Sometimes the future seems like it’s an awfully long way away. If a roof is going to last 30 years, why should we worry about it today? Same with that shiny new boiler or that flat, crack-free pavement just poured two summers ago. Eventually, though, everything new grows old. Wear and tear sets in and soon, those elements we thought would last forever need to be repaired and replaced.
How much should your community have socked away? That is where a reserve study, or sometimes what’s called a capital needs assessment in New York City, comes in handy—very handy, in fact, because it means the co-op or condo community has been setting aside savings for years in order to pay for those replacements and repairs.
While reserve studies are more common in other parts of the tri-state area, they were not always popular in Manhattan, says leading reserve study specialist Mitch Frumkin, PE, RS, CGP, president and founder of Kipcon, a full-service engineering firm headquartered in North Brunswick, New Jersey. “In Manhattan, people were forever steered away from reserve studies because it was putting an obligation on buildings to set aside money.”
Capital Needs Assessments
That changed dramatically when the number of mortgages in the city backed by Fannie Mae, Freddie Mac and the Federal Housing Administration (FHA) began to grow. “Five or six years ago, they only represented five percent of mortgages,” says Frumkin. “Today, 75 percent of condo mortgages are guaranteed by FHA, Fannie Mae and Freddie Mac.”

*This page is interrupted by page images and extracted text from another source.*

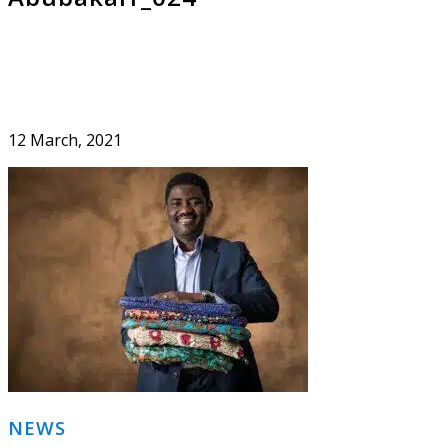
12 March, 2021
Primary
NEWS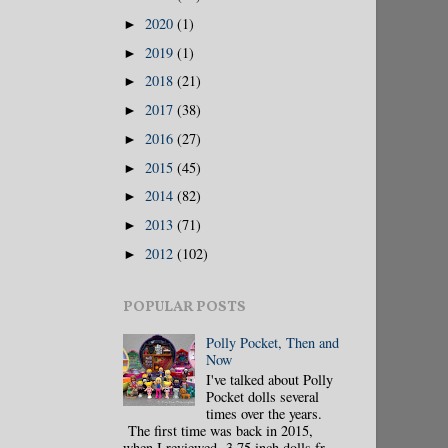
2020
(1)
►
2019
(1)
►
2018
(21)
►
2017
(38)
►
2016
(27)
►
2015
(45)
►
2014
(82)
►
2013
(71)
►
2012
(102)
►
POPULAR POSTS
Polly Pocket, Then and
Now
I've talked about Polly
Pocket dolls several
times over the years.
The first time was back in 2015,
when I reviewed 3.75 inch dolls fr...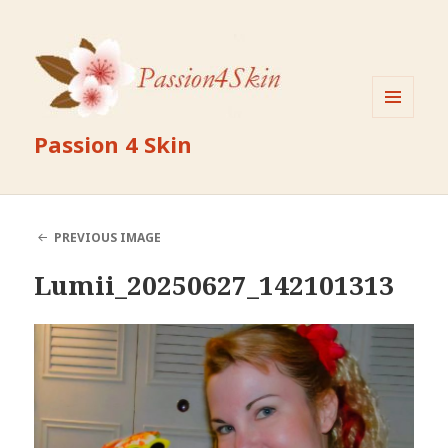
MENU
Passion 4 Skin
AND
WIDGETS
PREVIOUS IMAGE
Lumii_20250627_142101313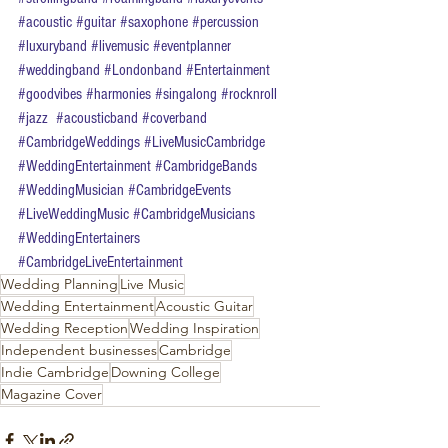
#acoustic
#guitar
#saxophone
#percussion
#luxuryband
#livemusic
#eventplanner
#weddingband
#Londonband
#Entertainment
#goodvibes
#harmonies
#singalong
#rocknroll
#jazz
#acousticband
#coverband
#CambridgeWeddings
#LiveMusicCambridge
#WeddingEntertainment
#CambridgeBands
#WeddingMusician
#CambridgeEvents
#LiveWeddingMusic
#CambridgeMusicians
#WeddingEntertainers
#CambridgeLiveEntertainment
Wedding Planning
Live Music
Wedding Entertainment
Acoustic Guitar
Wedding Reception
Wedding Inspiration
Independent businesses
Cambridge
Indie Cambridge
Downing College
Magazine Cover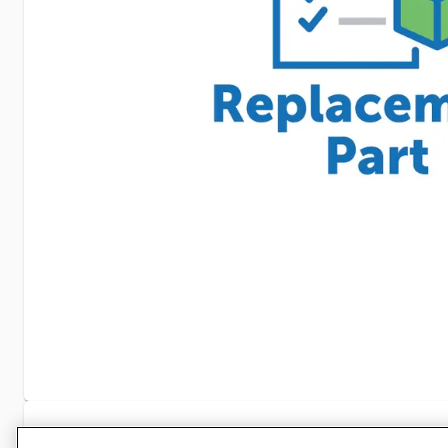
Specifications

This tilted the scale in favor of reserve studies because “they have regulations for insuring mortgages and in order for it to be guaranteed, there are certain requirements that have to be met,” Frumkin says. One of those requirements is that ten percent of the budget must be set aside on an annual basis for future repairs, or the board must do a reserve study that shows they can afford to put aside less.